Location: Currently in Lake Stevens, WA. Home in Spokane
posted 7 years ago
You mentioned planting garlic mustard ( Alliaria petiolata).
Don't do that on public land in WA State. It is considered a Class A noxious weed in this state.
A farmer that fails to control it on his own land can be fined $500 per day until he gets it under control.
Intentionally introducing it on public land would probably entail some jail time.
posted 7 years ago
does anyone know the rules about digging on some of this land?
coul i just claim to be making a whole lot of cat holes?

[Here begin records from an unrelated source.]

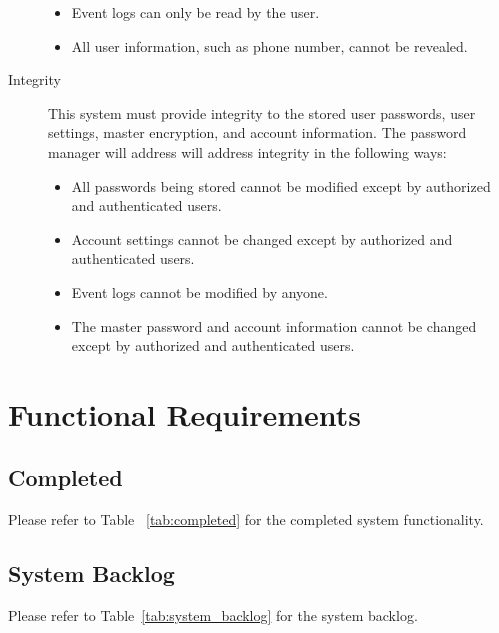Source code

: \documentclass{article}
\begin{document}
\begin{description}
\begin{itemize}
    \item Event logs can only be read by the user.
    \item All user information, such as phone number, cannot be revealed.
\end{itemize}
  \item[Integrity] This system must provide integrity to the stored user passwords, user settings, master encryption, and account information. The password manager will address will address integrity in the following ways:
    \begin{itemize}
      \item All passwords being stored cannot be modified except by authorized and authenticated users.
      \item Account settings cannot be changed except by authorized and authenticated users.
      \item Event logs cannot be modified by anyone.
      \item The master password and account information cannot be changed except by authorized and authenticated users.
    \end{itemize}
\end{description}

\section{Functional Requirements}
\label{sec:functional_requirements}

\subsection{Completed}
\label{sub:completed}
Please refer to Table ~\ref{tab:completed} for the completed system functionality.

\subsection{System Backlog}
\label{sub:system_backlog}
Please refer to Table~\ref{tab:system_backlog} for the system backlog.
\end{document}

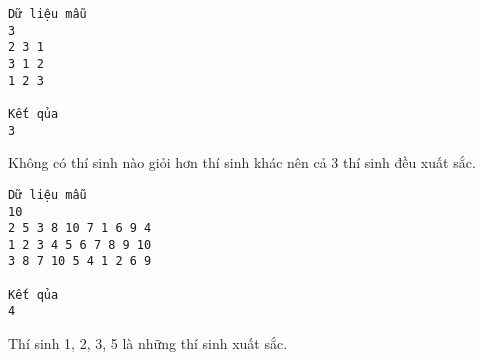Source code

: \begin{verbatim}
Dữ liệu mẫu
3 
2 3 1
3 1 2
1 2 3

Kết qủa
3
\end{verbatim}

   Không có thí sinh nào giỏi hơn thí sinh khác nên cả 3 thí sinh đều xuất sắc.  
\begin{verbatim}
Dữ liệu mẫu
10 
2 5 3 8 10 7 1 6 9 4
1 2 3 4 5 6 7 8 9 10
3 8 7 10 5 4 1 2 6 9

Kết qủa
4
\end{verbatim}

   Thí sinh 1, 2, 3, 5 là những thí sinh xuất sắc.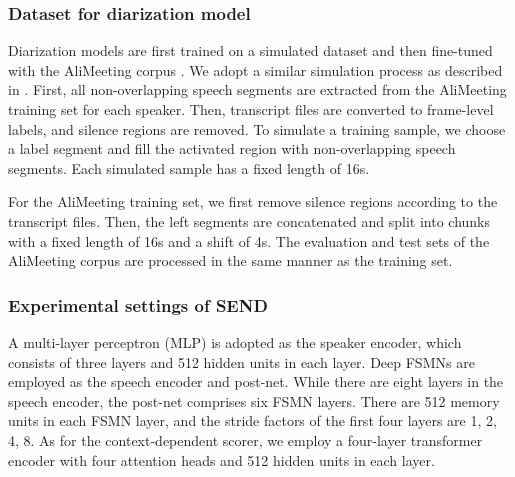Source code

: \documentclass[a4paper]{article}
\begin{document}
\linespread{1.1}
\begin{table}[t!]
	\caption{The performance of speaker embedding model.}
	\label{tab:eer}
	\centering
	\vspace{-0.4cm}
\end{table}
\subsubsection{Dataset for diarization model}
Diarization models are first trained on a simulated dataset and then fine-tuned with the AliMeeting corpus \cite{FanYu2022}.
We adopt a similar simulation process as described in \cite{Weiqing2022}. First, all non-overlapping speech segments are extracted from the AliMeeting training set for each speaker.
Then, transcript files are converted to frame-level labels, and silence regions are removed.
To simulate a training sample, we choose a label segment and fill the activated region with non-overlapping speech segments. Each simulated sample has a fixed length of 16s.

For the AliMeeting training set, we first remove silence regions according to the transcript files. Then, the left segments are concatenated and split into chunks with a fixed length of 16s and a shift of 4s. The evaluation and test sets of the AliMeeting corpus are processed in the same manner as the training set.
\subsubsection{Experimental settings of SEND}
A multi-layer perceptron (MLP) is adopted as the speaker encoder, which consists of three layers and 512 hidden units in each layer.
Deep FSMNs are employed as the speech encoder and post-net.
While there are eight layers in the speech encoder, the post-net comprises six FSMN layers.
There are 512 memory units in each FSMN layer, and the stride factors of the first four layers are 1, 2, 4, 8.
As for the context-dependent scorer, we employ a four-layer transformer encoder with four attention heads and 512 hidden units in each layer.
\end{document}
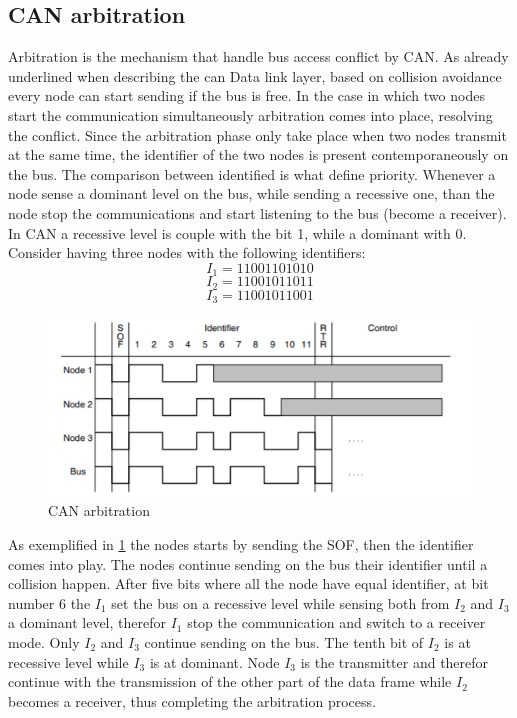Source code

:\documentclass[../main.tex]{subfiles}
\begin{document}
\subsection{CAN arbitration}
Arbitration is the mechanism that handle \gls{bus} access conflict by \gls{CAN}. As already underlined when describing the can Data link layer, based on collision avoidance every node can start sending if the \gls{bus} is free. In the case in which two nodes start the communication simultaneously arbitration comes into place, resolving the conflict. Since the arbitration phase only take place when two nodes transmit at the same time, the identifier of the two nodes is present contemporaneously on the \gls{bus}. The comparison between identified is what define priority. Whenever a node sense a dominant level on the \gls{bus}, while sending a recessive one, than the node stop the communications and start listening to the \gls{bus} (become a receiver). In \gls{CAN} a recessive level is couple with the bit 1, while a dominant with 0. Consider having three nodes with the following identifiers:
\begin{equation}
I_{1} = 11001101010
\end{equation}
\begin{equation}
I_{2} = 11001011011
\end{equation}
\begin{equation}
I_{3} = 11001011001
\end{equation}
\begin{figure}[ht]
    \centering
    \includegraphics[width=\linewidth]{images_folder/can_arbitration.png}
    \caption{CAN arbitration}
    \label{fig:CANABR}
\end{figure}
As exemplified in \ref{fig:CANABR} the nodes starts by sending the \gls{SOF}, then the identifier comes into play. The nodes continue sending on the \gls{bus} their identifier until a collision happen. After five bits where all the node have equal identifier, at bit number 6 the $I_1$ set the \gls{bus} on a recessive level while sensing both from $I_2$ and $I_3$ a dominant level, therefor $I_1$ stop the communication and switch to a receiver mode. Only $I_2$ and $I_3$ continue sending on the \gls{bus}. The tenth bit of $I_2$ is at recessive level while $I_3$ is at dominant. Node $I_3$ is the transmitter and therefor continue with the transmission of the other part of the data frame while $I_2$ becomes a receiver, thus completing the arbitration process.\\
\end{document}
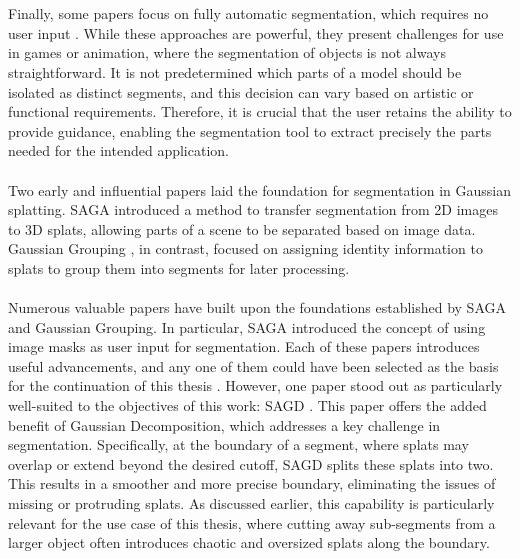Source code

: \documentclass[12pt]{article}
\begin{document}
\\\\
Finally, some papers focus on fully automatic segmentation, which requires no user input \parencite{automatic}. While these approaches are powerful, they present challenges for use in games or animation, where the segmentation of objects is not always straightforward. It is not predetermined which parts of a model should be isolated as distinct segments, and this decision can vary based on artistic or functional requirements. Therefore, it is crucial that the user retains the ability to provide guidance, enabling the segmentation tool to extract precisely the parts needed for the intended application.
\\\\
Two early and influential papers laid the foundation for segmentation in Gaussian splatting. SAGA \parencite{saga} introduced a method to transfer segmentation from 2D images to 3D splats, allowing parts of a scene to be separated based on image data. Gaussian Grouping \parencite{grouping}, in contrast, focused on assigning identity information to splats to group them into segments for later processing.
\\\\
Numerous valuable papers have built upon the foundations established by SAGA and Gaussian Grouping. In particular, SAGA introduced the concept of using image masks as user input for segmentation. Each of these papers introduces useful advancements, and any one of them could have been selected as the basis for the continuation of this thesis \parencite{other1,other2,other3,other4}. However, one paper stood out as particularly well-suited to the objectives of this work: SAGD \parencite{SAGD}. This paper offers the added benefit of Gaussian Decomposition, which addresses a key challenge in segmentation. Specifically, at the boundary of a segment, where splats may overlap or extend beyond the desired cutoff, SAGD splits these splats into two. This results in a smoother and more precise boundary, eliminating the issues of missing or protruding splats. As discussed earlier, this capability is particularly relevant for the use case of this thesis, where cutting away sub-segments from a larger object often introduces chaotic and oversized splats along the boundary.
\end{document}
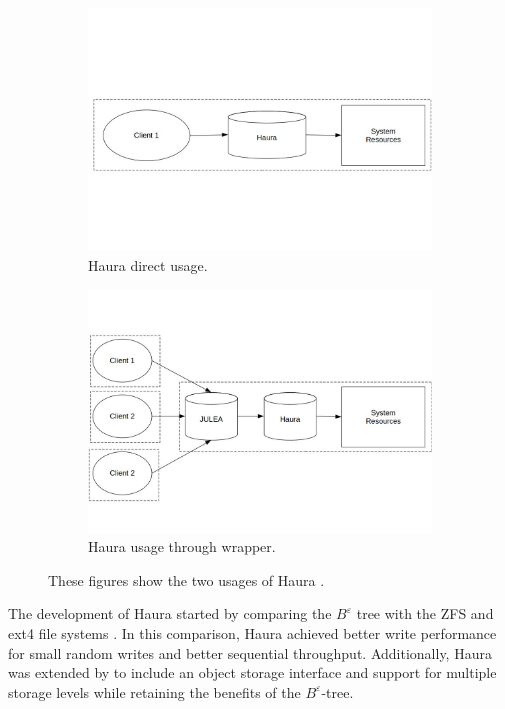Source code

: \documentclass[
	12pt,
	a4paper,
	abstract,
	bibliography=totoc,
	chapterprefix,
	headings=openright,
	numbers=endperiod,
	parskip=half,
	twoside,
]{scrreprt}
\begin{document}
\begin{figure}[H]
	\centering
	\begin{subfigure}{0.4\textwidth}
		\includegraphics[width=\textwidth]{haura_directly.jpg}		
		\caption{Haura direct usage.}
		\label{fig:randread zipf}
	\end{subfigure}
	\hfill
	\begin{subfigure}{0.4\textwidth}
		\includegraphics[width=\textwidth]{haura_wrapper.jpg}		
		\caption{Haura usage through wrapper.}
		\label{fig:randread normal}
	\end{subfigure}
	
	\caption{These figures show the two usages of Haura \cite{hauraDocu}.}
	\label{fig:haura usage}
\end{figure}

The development of Haura started by comparing the $B^{\varepsilon}$ tree with the ZFS 
and ext4 file systems \cite{wiedemann2018modern}.
In this comparison, Haura achieved better write performance for small random writes and better sequential throughput.
Additionally, Haura was extended by \cite{hoppner2021design} to include an object storage interface and 
support for multiple storage levels while retaining the benefits of the $B^{\varepsilon}$-tree.
\end{document}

For what it's worth Fukuoka probably would have been against this. You mentioned something about him supporting the idea of tweaking nature, I think you have the wrong idea about him. If anything he felt that nature was perfect as it is, and anything we do to try and make it better results in unforeseen negative consequences. He would have understood that this sort of thing would have the potential to disrupt a natural ecosystem.
Think of it as anything that wasn't there to begin with is now an invasive plant, and what will this do to the local ecology?
Doing this the most ecologically friendly way possible you would obtain a complete knowledge of all the edible plants that grow their naturally. Collect seeds of those plants. Make seedballs, and hurl them out somewhere that has recently burn to the ground. In a few years there is a food forest of native plants, probably full of all kind of animals enjoying eating it. A forest is rebuilt on a fallen forest. I would see less wrong with helping that process along using the natural flora.
The main thing I suggest is that you consider and respect the local ecology and the impact your actions will have on it. So many invasive species have run rampant because someone thought it would be a good thing to plant at the time and might grow well here.